Editor’s note: This story was updated Dec. 3 based on new information. It also corrects errors about the distance from the White House and clarifies that Harry Truman attended the church but was not a member. Baptist News Global regrets the errors.
By Bob Allen
Julie Pennington-Russell, a pioneer among Baptist women in ministry and former pastor of flagship churches aligned with the Cooperative Baptist Fellowship, will preach in view of a call Dec. 6 at First Baptist Church in Washington, D.C.
If elected, she will be the first woman to lead the historic church located six blocks from the White House as senior pastor.
Pennington-Russell, 55, stepped down in May after eight years as pastor of First Baptist Church in Decatur, Ga., which is located next door to the headquarters of the 1,800-church CBF and host for many of the Fellowship’s leadership meetings.
Before that she broke the so-called stained-glass ceiling in pastorates at Calvary Baptist Church in Waco, Texas, and Nineteenth Avenue Baptist Church in San Francisco.

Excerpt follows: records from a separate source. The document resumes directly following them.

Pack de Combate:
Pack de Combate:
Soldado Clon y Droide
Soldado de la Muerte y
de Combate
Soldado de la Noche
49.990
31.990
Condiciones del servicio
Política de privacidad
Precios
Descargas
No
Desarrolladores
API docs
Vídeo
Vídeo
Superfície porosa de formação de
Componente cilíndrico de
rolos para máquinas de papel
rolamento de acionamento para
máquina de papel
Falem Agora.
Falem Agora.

The previous pastor at First Baptist Church in Washington, Jeff Haggray, resigned in 2013 after just over three years. The first African-American to serve the church as pastor, Haggray, 51, recently was named executive director of American Baptist Home Missions Societies in Valley Forge, Pa.
A pastor search committee appointed in April 2014 introduced the nominee, saying Pennington-Russell “speaks with a prophetic voice” and brings “exceptional interpersonal skills.” They described her as a “visionary” and “pioneer for Baptist women in ministry.”
Her conversations with the search committee began in June when Chairman Erik Smith introduced himself on an elevator after hearing Pennington-Russell preach earlier in the day at the Cooperative Baptist Fellowship General Assembly in Dallas.
In a letter to members of First Baptist Church in Washington, Pennington-Russell said she was excited about the possibility of being elected as their pastor.
“Your pastor search committee has described First Baptist, D.C., as a church in which God is stirring a genuine desire for transformation, a desire to come alive in new ways, and to take some risks for Christ’s sake and for the sake of your gospel witness in the city of Washington, D.C.,” she said. “This is thrilling to me.”
Founded in 1802, two years after Congress held its first session in Washington and while Thomas Jefferson was president, First Baptist Church is the oldest Protestant church in the nation’s capital.
Organized as “a spiritual home for Baptists moving to the new federal city,” the congregation played a significant role in the life of Baptists including helping to found Columbian College, now George Washington University, and beginning the first Sunday school in Washington not many years after Robert Raikes launched the Sunday school movement in England.
Former attendees include presidents Harry Truman and Jimmy Carter. President Carter’s daughter, Amy, was baptized there at age 9.
During the interim Deborah Cochran, the church’s longtime minister to children and more recently associate pastor, has served as acting pastor. Stan Hastey, retired executive director of the Alliance of Baptists, has filled in as interim preaching minister.